▶ [How to complete this task] Take the lines below from the one with "de Service; (f)" through the one with "イル:328.4KB)" and print only them, exactly. Don't print the pictures.

--- Task material Enclosed Below ---

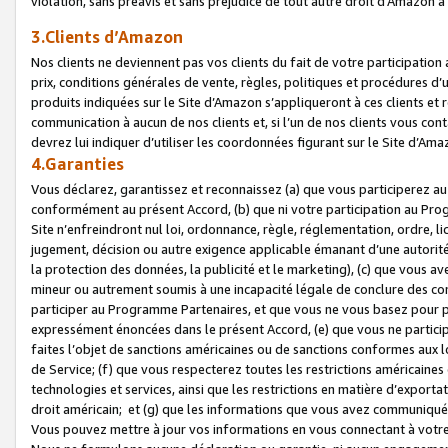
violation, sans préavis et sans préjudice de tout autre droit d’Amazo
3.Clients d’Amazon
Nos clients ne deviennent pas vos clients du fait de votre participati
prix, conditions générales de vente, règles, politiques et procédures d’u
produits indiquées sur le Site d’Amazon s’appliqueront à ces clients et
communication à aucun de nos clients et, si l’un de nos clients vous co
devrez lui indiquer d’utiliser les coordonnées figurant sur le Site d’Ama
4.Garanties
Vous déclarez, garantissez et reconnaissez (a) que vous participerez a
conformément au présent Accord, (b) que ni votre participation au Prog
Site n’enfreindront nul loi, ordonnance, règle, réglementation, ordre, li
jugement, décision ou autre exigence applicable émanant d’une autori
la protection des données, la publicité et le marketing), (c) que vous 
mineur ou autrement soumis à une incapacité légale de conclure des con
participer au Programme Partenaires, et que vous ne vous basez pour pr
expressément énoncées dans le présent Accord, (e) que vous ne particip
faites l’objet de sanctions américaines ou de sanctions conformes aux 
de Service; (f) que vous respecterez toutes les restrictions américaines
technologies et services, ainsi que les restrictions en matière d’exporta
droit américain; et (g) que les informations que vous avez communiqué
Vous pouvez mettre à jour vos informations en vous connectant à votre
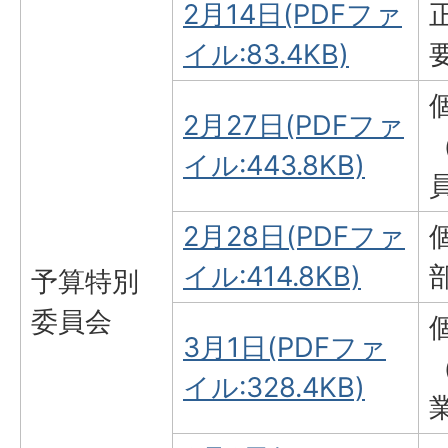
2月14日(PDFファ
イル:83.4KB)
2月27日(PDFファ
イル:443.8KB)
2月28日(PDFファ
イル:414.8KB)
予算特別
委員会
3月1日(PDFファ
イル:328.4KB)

--- End of Enclosed Task material ---
--- Task material Enclosed Below ---

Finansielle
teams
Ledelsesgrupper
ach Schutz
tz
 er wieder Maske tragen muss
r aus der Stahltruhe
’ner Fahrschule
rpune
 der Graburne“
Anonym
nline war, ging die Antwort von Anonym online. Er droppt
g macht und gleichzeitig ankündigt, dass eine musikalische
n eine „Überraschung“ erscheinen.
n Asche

--- End of Enclosed Task material ---

▶ [Answer for this exercise]
de Service; (f) que vous respecterez toutes les restrictions américaines
technologies et services, ainsi que les restrictions en matière d’exporta
droit américain; et (g) que les informations que vous avez communiqué
Vous pouvez mettre à jour vos informations en vous connectant à votre
2月14日(PDFファ
イル:83.4KB)
2月27日(PDFファ
イル:443.8KB)
2月28日(PDFファ
イル:414.8KB)
予算特別
委員会
3月1日(PDFファ
イル:328.4KB)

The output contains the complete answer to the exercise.